3- Sanal Etkileşime Teşvik Edin:

Ofis çalışanlarının gerek ofis içi, gerekse de ofis dışı toplantı ve görüşmelerini video konferans yöntemi ile sanal ortamlarda yapmalarını teşvik edin. Bu doğrultuda gerekli teknolojik donanımın sağlanması, çalışanların bu geçiş döneminde kendilerini daha rahat ve güvende hissetmelerini sağlayacaktır.

4- Hijyen Ekipmanlarını Gözden Geçirin:

Ofis tuvaletlerinde kullanılan musluk, sıvı sabunluk, çöp kutusu, klozet örtüsü gibi dokunarak kullanılan tüm ekipmanların mümkünse tümünün fotosel kontrollü – temassız ekipmanlar ile değiştirilmesi, alınacak hijyen önlemlerinin başında gelmektedir. Bu önlemler sadece ofise dönüş süreci için değil, kalıcı olarak hijyen koşullarının iyileştirilmesine de katkı sağlayacaktır. İlave olarak ofislerdeki kapıların fotosel kontrollü olacak şekilde değiştirilmesi veya kapı kolu, kart okuyucu gibi yoğun temas halindeki yüzeylerin düzenli olarak dezenfekte edilmesi, virüsün tekrar yayılımını azaltacaktır. Ayrıca resepsiyon, lobi, konferans – eğitim salonu gibi ortak kullanım alanlarında, en az %60-95 alkol içeren el dezenfektanlarının bulundurulması tavsiye edilmektedir.

5- Havalandırma ve Filtre Sistemlerini Kontrol Edin:

Özellikle yüksek katlı ofis binalarında doğal havalandırma imkanı bulunmamaktadır. Bu mekanlarda solunan hava, klima santralleri ve havalandırma cihazları aracılığıyla sağlanmaktadır. Bu sebeple kullanılan cihazların filtrelerinin temizlenmesi, ilave antibakteriyel filtre sistemlerinin entegre edilmesi büyük önem taşımaktadır. Ayrıca ortama sağlanan havanın kalitesini ve bakteri – mikrop ölçümlerini yapabilen sistemlerin kurulması oldukça önem arz etmektedir. Bu doğrultuda ofis çalışanlarını bilgilendiren ekranlar aracılığı ile bu bilgi paylaşımının izlenebilir olması, önemli ölçüde hijyenik bir ortam yaratarak, çalışanlardaki güven ve sağlıklı bir ortamda çalışma hissiyatını kuvvetlendirecektir.

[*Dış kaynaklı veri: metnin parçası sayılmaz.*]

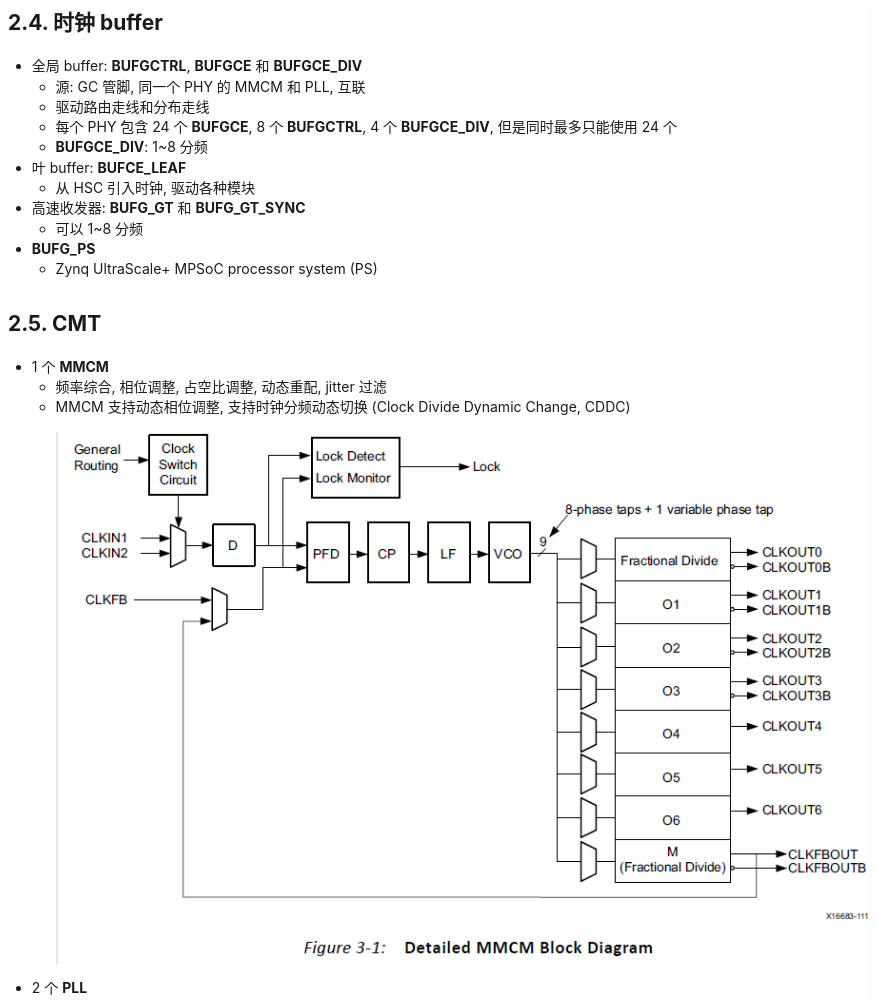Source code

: ## 2.4. 时钟 buffer
* 全局 buffer: **BUFGCTRL**, **BUFGCE** 和 **BUFGCE_DIV**
    * 源: GC 管脚, 同一个 PHY 的 MMCM 和 PLL, 互联
    * 驱动路由走线和分布走线
    * 每个 PHY 包含 24 个 **BUFGCE**, 8 个 **BUFGCTRL**, 4 个 **BUFGCE_DIV**, 但是同时最多只能使用 24 个
    * **BUFGCE_DIV**: 1~8 分频
* 叶 buffer: **BUFCE_LEAF**
    * 从 HSC 引入时钟, 驱动各种模块
* 高速收发器: **BUFG_GT** 和 **BUFG_GT_SYNC**
    * 可以 1~8 分频
* **BUFG_PS**
    * Zynq UltraScale+ MPSoC processor system (PS)

## 2.5. CMT
* 1 个 **MMCM**
    * 频率综合, 相位调整, 占空比调整, 动态重配, jitter 过滤
    * MMCM 支持动态相位调整, 支持时钟分频动态切换 (Clock Divide Dynamic Change, CDDC)
    > ![UG572_Fig3-1](/assets/UG572_Fig3-1.png)
* 2 个 **PLL**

6- Yeni Alışkanlıklar ve Düzenlere Açık Olun:

Salgın hastalıktan korunma önlemleri ve evden çalışma düzeninin getirdiği farklı ve yeni alışkanlıklar, ofis ortamında da devam edebilir. İletişim yöntemleri, davranış biçimleri, hatta yemek yeme alışkanlıkları bile eskisi gibi olmayabilir. Dolayısı ile işyerinde yaşanabilecek bu ve benzeri farklı talep ve değişikliklere açık olunmalı; yeni alışkanlık ve davranış biçimleri geliştirilmesine imkan tanınmalıdır.

Corona virüs salgınının etkilerinin halen sürdüğü bu günlerde, önümüzdeki dönemin nasıl şekilleneceğini tahmin etmek oldukça zor. Ancak gelecek dönemin bir çok farklı değişime yol açacağı aşikar. Dolayısı ile bu kriz sona erdiğinde, ofis yaşantımızda da bazı köklü değişikliklerin olması muhtemel. Ancak işyerlerinin halen çalışma alanı olarak yüksek oranda tercih edildiği ve önemini koruduğunu biliyoruz.